1907-1973, Anglo-American Poet
Every autobiography is concerned with two characters, a Don Quixote, the Ego, and a Sancho Panza, the Self.
W. H. Auden – [Autobiography]


Every European visitor to the United States is struck by the comparative rarity of what he would call a face, by the frequency of men and women who look like elderly babies. If he stays in the States for any length of time, he will learn that this cannot be put down to a lack of sensibility — the American feels the joys and sufferings of human life as keenly as anybody else. The only plausible explanation I can find lies in his different attitude to the past. To have a face, in the European sense of the word, it would seem that one must not only enjoy and suffer but also desire to preserve the memory of even the most humiliating and unpleasant experiences of the past.
W. H. Auden – [Faces]


Evil is unspectacular and always human, and shares our bed and eats at our own table.
W. H. Auden – [Evil]


Fame often makes a writer vain, but seldom makes him proud.
W. H. Auden – [Fame]


Geniuses are the luckiest of mortals because what they must do is the same as what they most want to do.
W. H. Auden – [Genius]


God bless the USA, so large, so friendly, and so rich.
W. H. Auden – [America]


How happy the lot of the mathematician!

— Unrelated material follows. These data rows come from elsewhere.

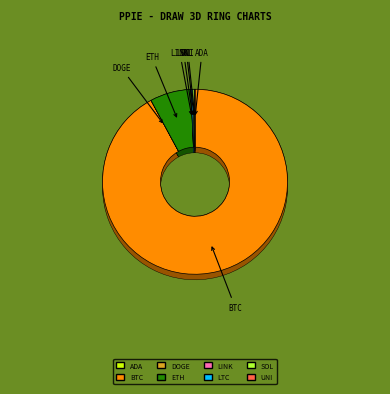

Combined, do ada and eth account for over 50%?

No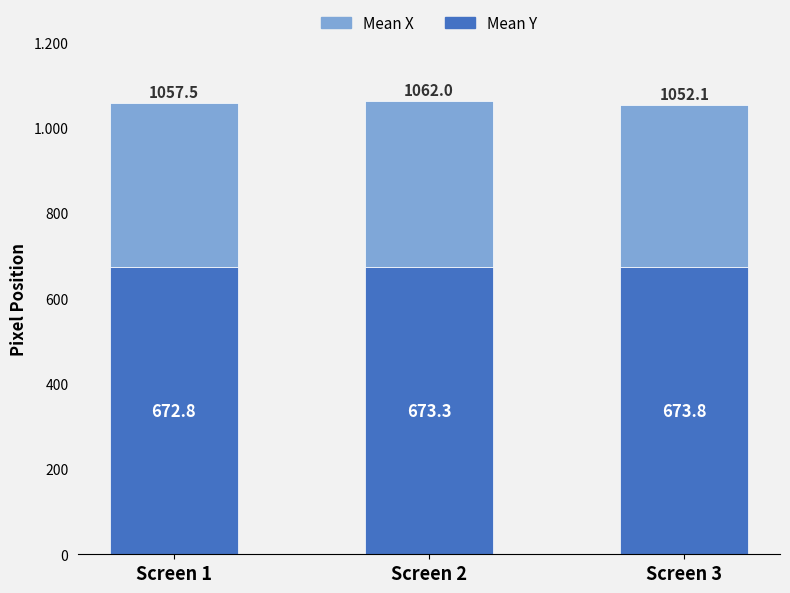

Are the bars horizontal?

No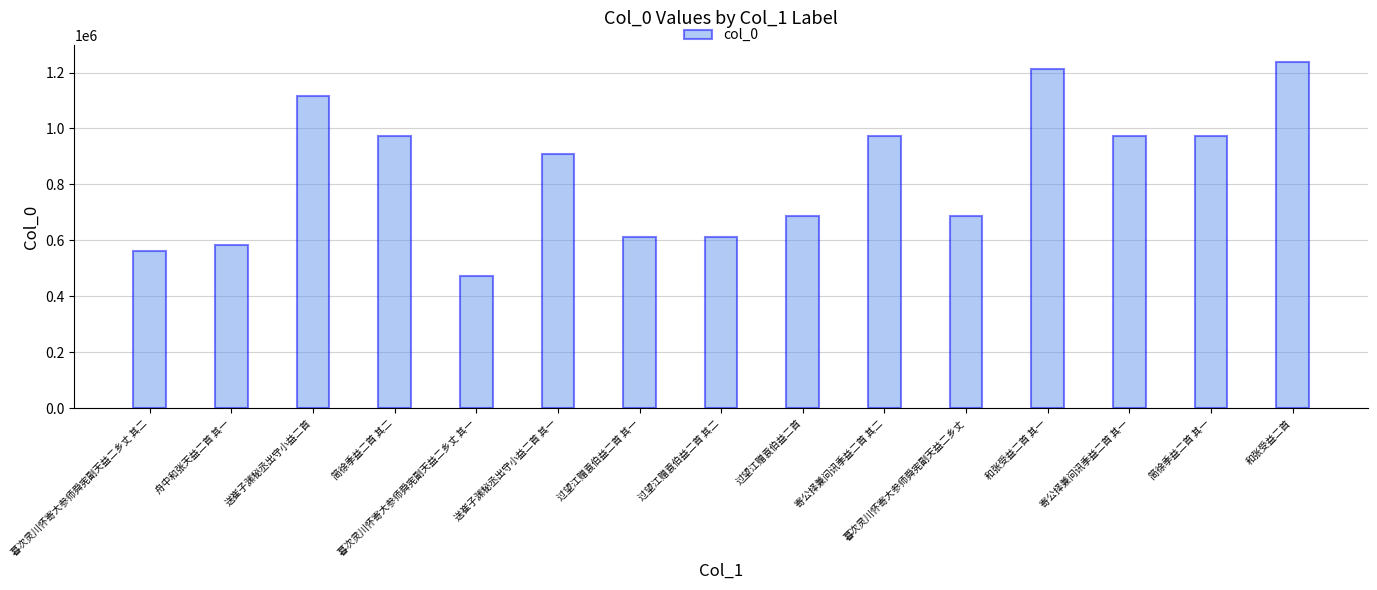

Does the chart contain stacked bars?

No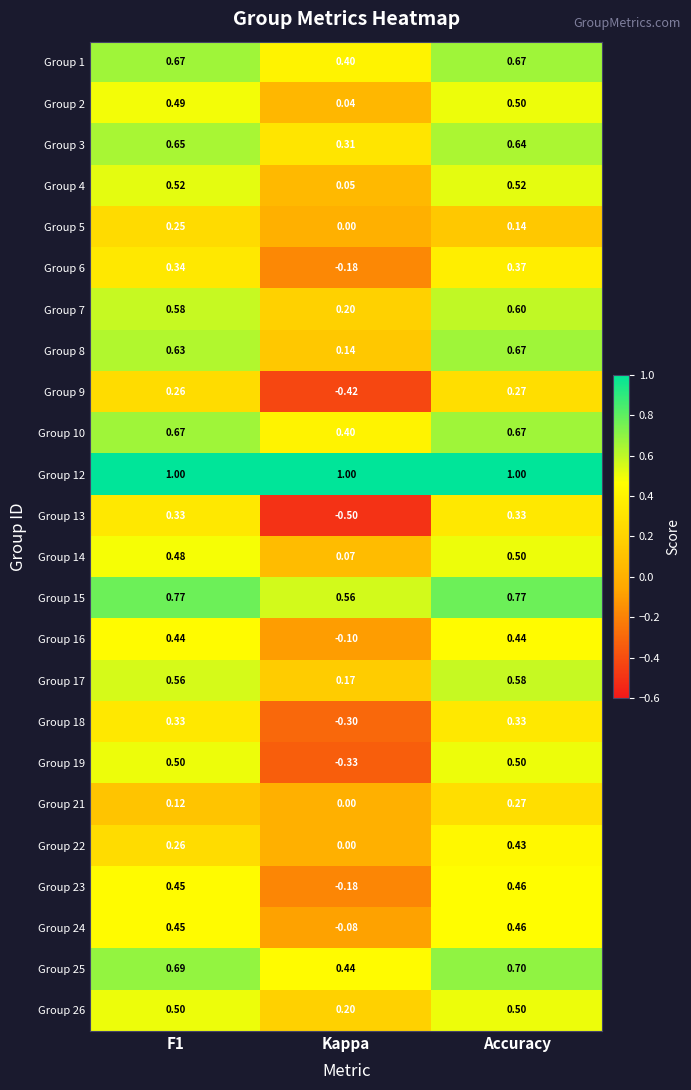

At which category is the sum across all series the highest?

Accuracy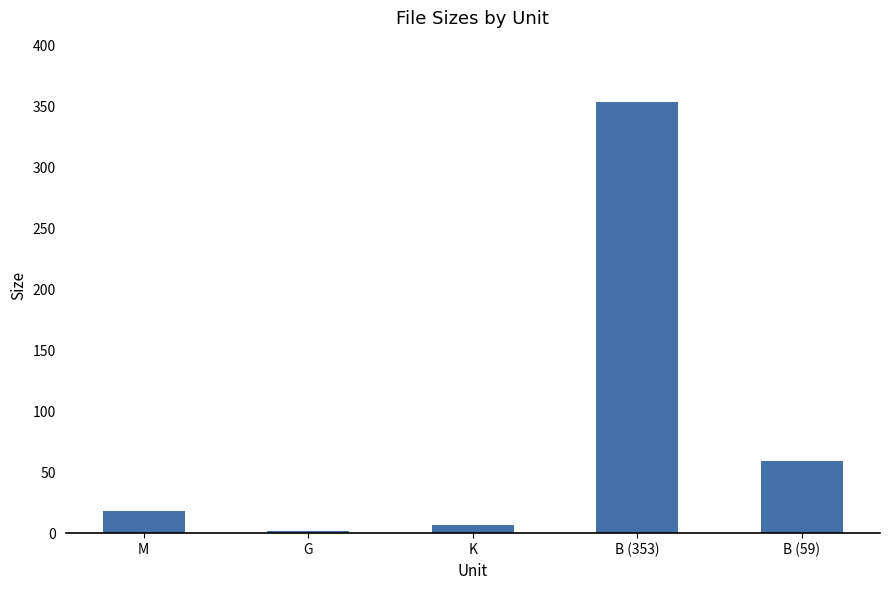

What is the sum of the values at G and B (353)?

354.4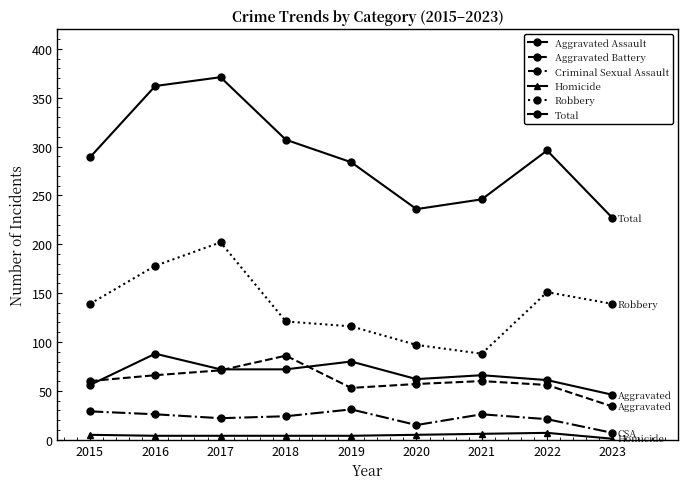

Rank the categories by Aggravated Assault value from highest to lowest.

2016, 2019, 2017, 2018, 2021, 2020, 2022, 2015, 2023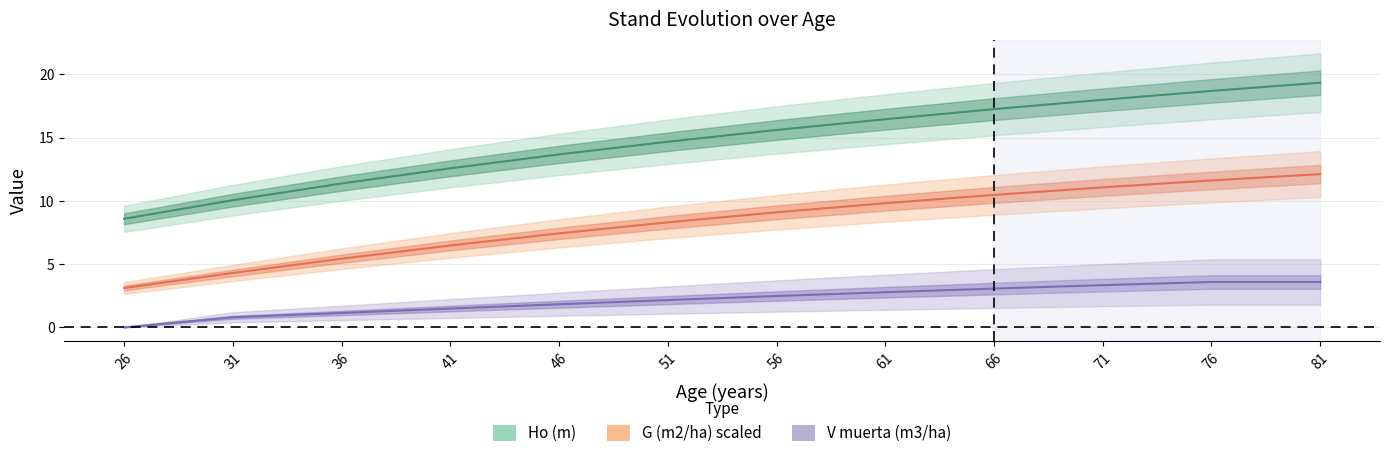

The value of G (m2/ha) at 51 is 8.3. True or false?

True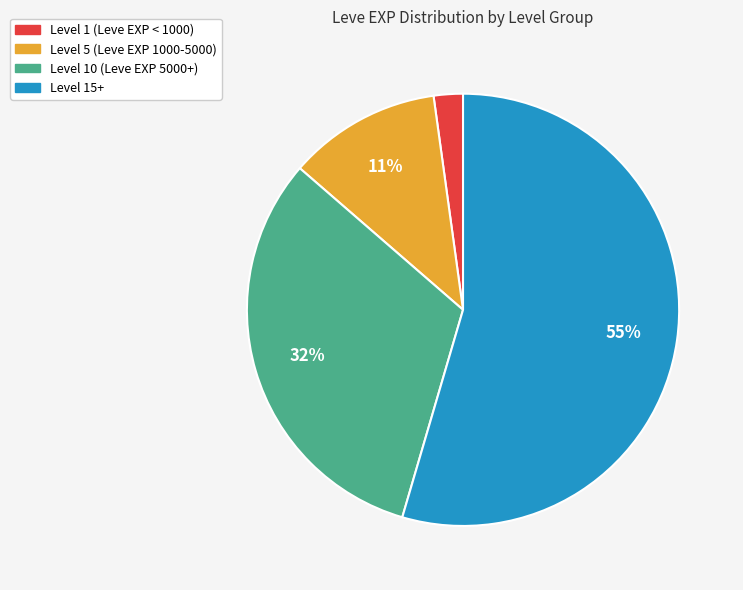

Is there a majority slice in this chart?

Yes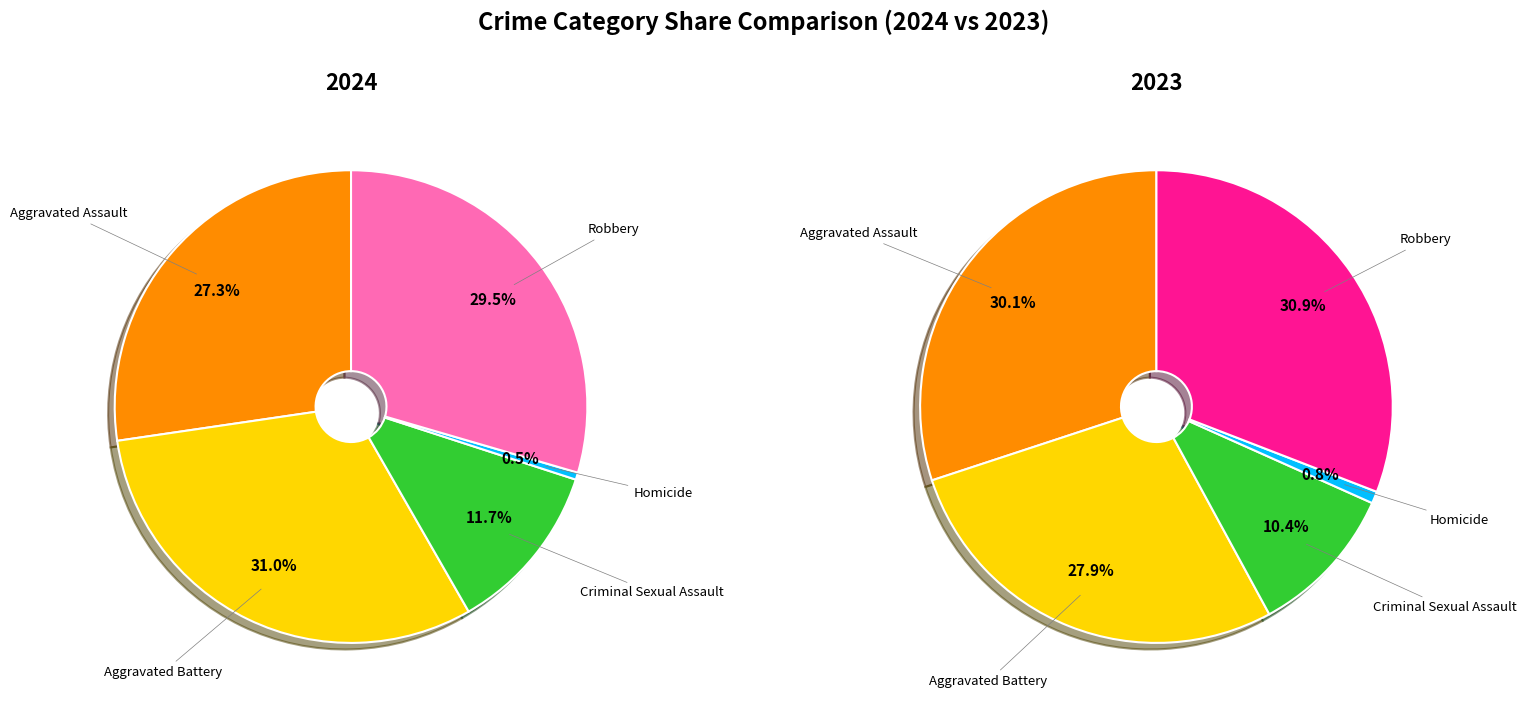

True or false: Homicide accounts for 0% of the total.

True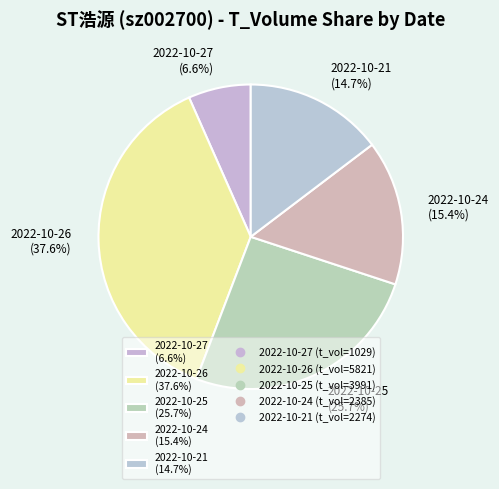

What is the largest slice in the pie chart?

2022-10-26 (37.6%)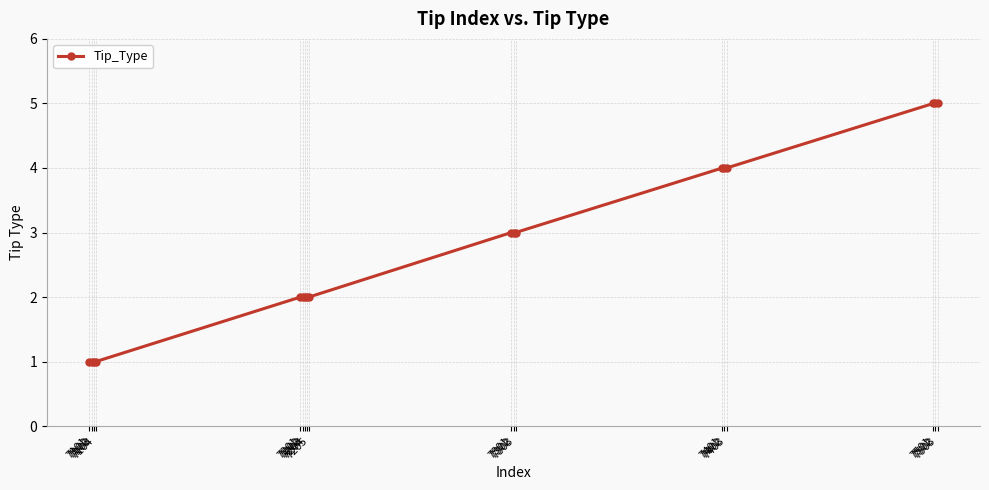

What is the greatest value displayed?

5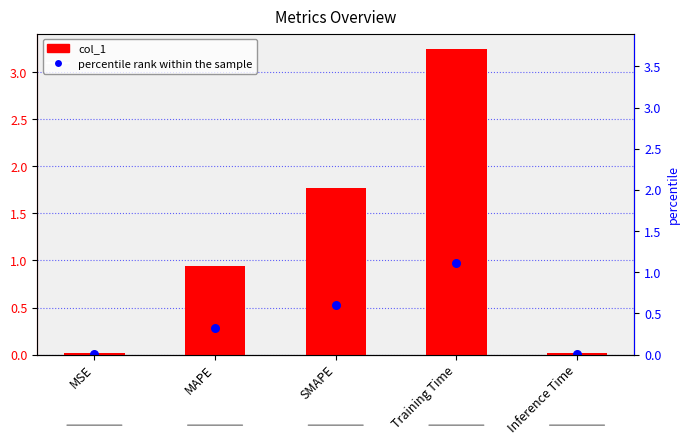

Which series has the largest Y range (max minus min)?

col_1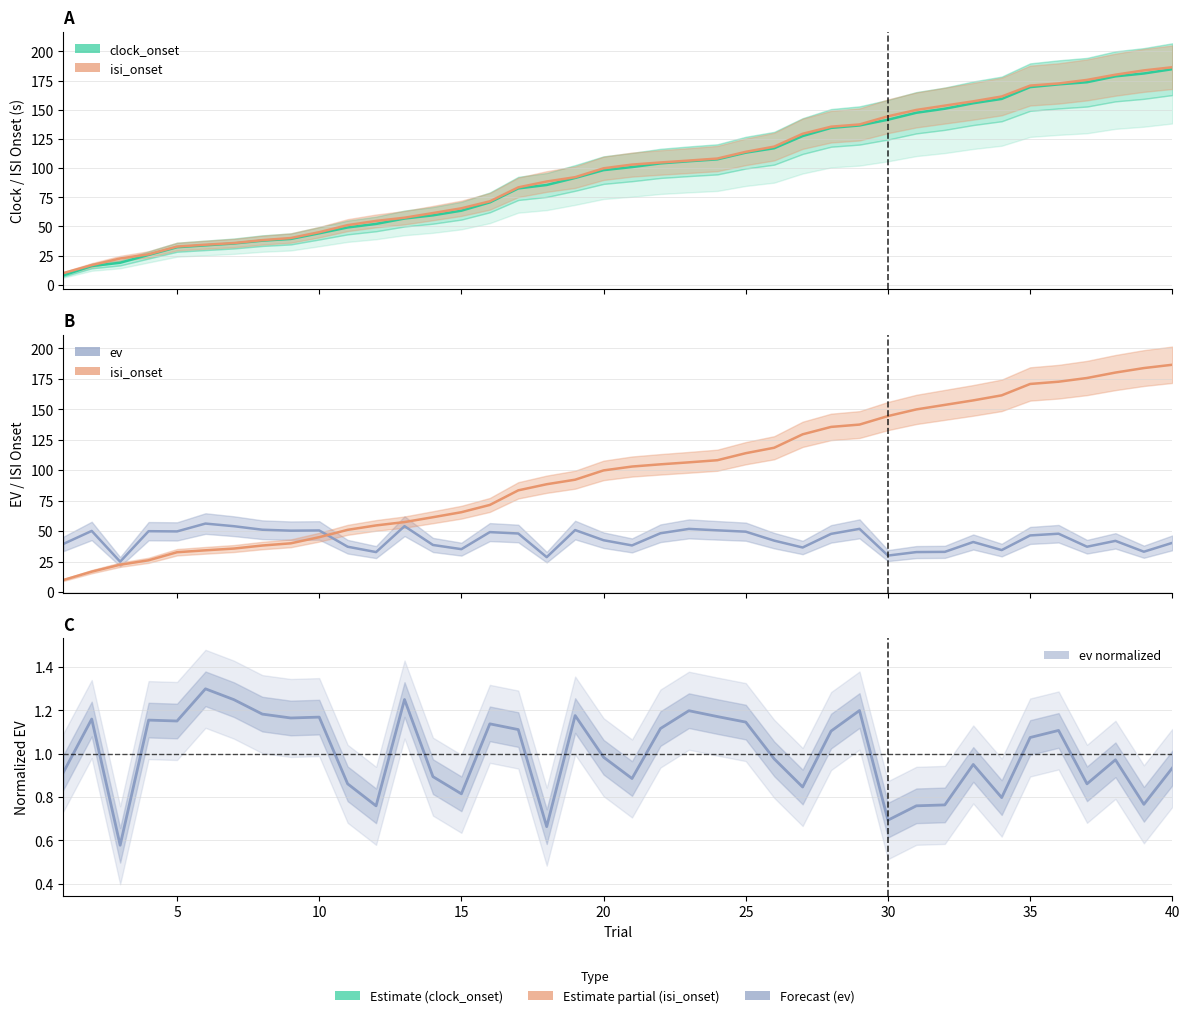

Reading left to right, list all the values displayed in this chart.

clock_onset: 8.1	16.1	18.9	25.6	32.2	33.8	35.4	37.8	39.3	44.1	49.2	52.2	56.8	59.6	63.5	70.6	82.6	85.6	91.6	98.3	100.9	104.1	105.9	107.5	113.3	117.0	127.5	134.5	136.6	141.5	147.5	150.9	155.6	159.3	169.5	171.8	173.6	178.7	181.1	184.8
isi_onset: 10.0	16.9	22.5	26.2	32.8	34.4	35.8	38.3	40.1	45.1	51.1	54.8	57.5	61.5	65.6	71.6	83.5	88.5	92.2	99.9	103.0	104.8	106.5	108.2	114.0	118.4	129.4	135.5	137.4	144.4	149.9	153.6	157.3	161.4	170.7	172.6	175.6	180.1	183.8	186.5
ev: 39.5	50.2	25.0	50.0	49.8	56.3	54.1	51.2	50.4	50.6	37.3	32.9	54.1	38.7	35.3	49.3	48.1	28.7	50.9	42.6	38.4	48.3	51.9	50.7	49.6	42.3	36.7	47.8	51.9	30.0	32.9	33.1	41.2	34.5	46.5	48.0	37.3	42.1	33.2	40.5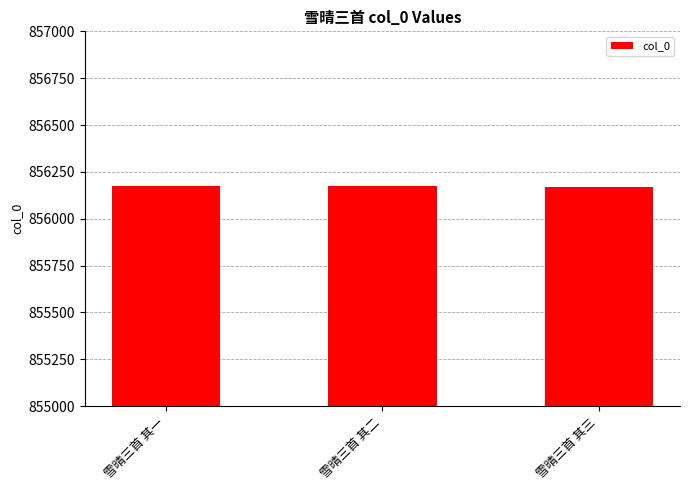

What is the label of the 1st bar from the left?

雪晴三首 其一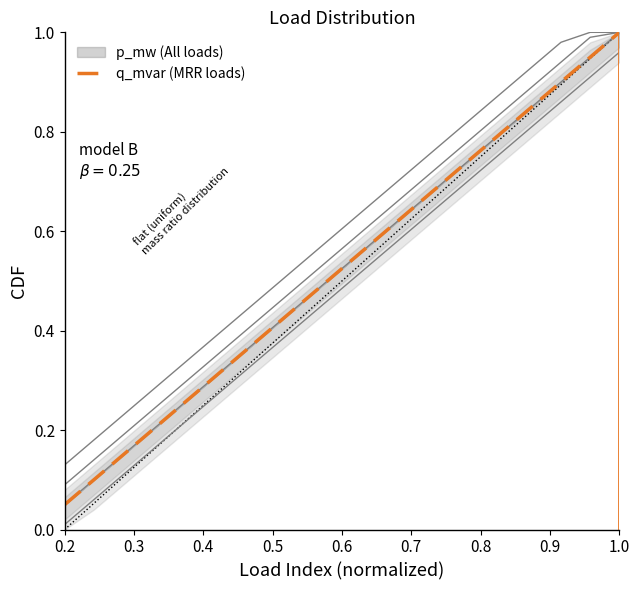

What is the average value?

0.5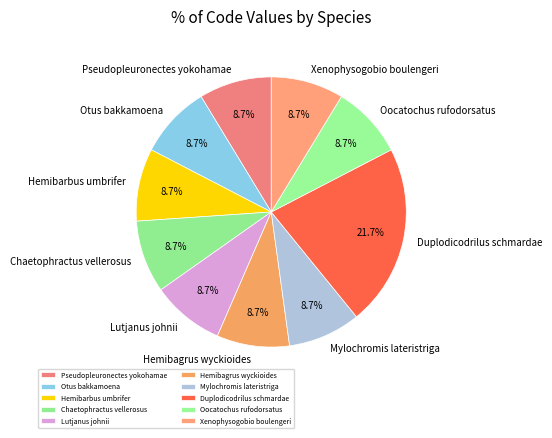

Is there a majority slice in this chart?

No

He is judged solely by his peers, and the standard is so high that no colleague or rival can ever win a reputation he does not deserve. No cashier writes a letter to the press complaining about the incomprehensibility of Modern Mathematics and comparing it unfavorably with the good old days when mathematicians were content to paper irregularly shaped rooms and fill bathtubs without closing the waste pipe.
W. H. Auden – [Mathematics]


I cannot accept the doctrine that in poetry there is a ''suspension of belief.'' A poet must never make a statement simply because it is sounds poetically exciting; he must also believe it to be true.
W. H. Auden – [Poetry and Poets]


If music in general is an imitation of history, opera in particular is an imitation of human willfulness; it is rooted in the fact that we not only have feelings but insist upon having them at whatever cost to ourselves. The quality common to all the great operatic roles, e.g., Don Giovanni, Norma, Lucia, Tristan, Isolde, Brnnnhilde, is that each of them is a passionate and willful state of being. In real life they would all be bores, even Don Giovanni.
W. H. Auden – [Opera]


If the most significant characteristic of man is the complex of biological needs he shares with all members of his species, then the best lives for the writer to observe are those in which the role of natural necessity is clearest, namely, the lives of the very poor.
W. H. Auden – [Literature]


In a land which is fully settled, most men must accept their local environment or try to change it by political means; only the exceptionally gifted or adventurous can leave to seek his fortune elsewhere. In America, on the other hand, to move on and make a fresh start somewhere else is still the normal reaction to dissatisfaction and failure.
W. H. Auden – [Dissatisfaction]


In order that people may be happy in their work, these three things are needed: They must be fit for it: they must not do too much of it: and they must have a sense of success in it –not a doubtful sense, such as needs some testimony of others for its confirmation, but a sure sense, or rather knowledge, that so much work has been done well, and fruitfully done, whatever the world may say or think about it.
W. H. Auden – [Work]


It is a sad fact about our culture that a poet can earn much more money writing or talking about his art than he can by practicing it.
W. H. Auden – [Poetry and Poets]


It is already possible to imagine a society in which the majority of the population, that is to say, its laborers, will have almost as much leisure as in earlier times was enjoyed by the aristocracy. When one recalls how aristocracies in the past actually behaved, the prospect is not cheerful.
W. H. Auden – [Leisure]


It is… axiomatic that we should all think of ourselves as being more sensitive than other people because, when we are insensitive in our dealings with others, we cannot be aware of it at the time: conscious insensitivity is a self-contradiction.
W. H. Auden – [Sensitivity]


It takes little talent to see clearly what lies under one's nose, a good deal of it to know in which direction to point that organ.
W. H. Auden – [Talent]


It's frightening how easy it is to commit murder in America. Just a drink too much. I can see myself doing it. In England, one feels all the social restraints holding one back. But here, anything can happen.
W. H. Auden – [Murder]


Left to itself the masculine imagination has very little appreciation for the here and now; it prefers to dwell on what is absent, on what has been or may be. If men are more punctual than women, it is because they know that, without the external discipline of clock time, they would never get anything done.
W. H. Auden – [Men]


Like everything which is not the involuntary result of fleeting emotion but the creation of time and will, any marriage, happy or unhappy, is infinitely more interesting than any romance, however passionate.
W. H. Auden – [Marriage]


Literary confessors are contemptible, like beggars who exhibit their sores for money, but not so contemptible as the public that buys their books.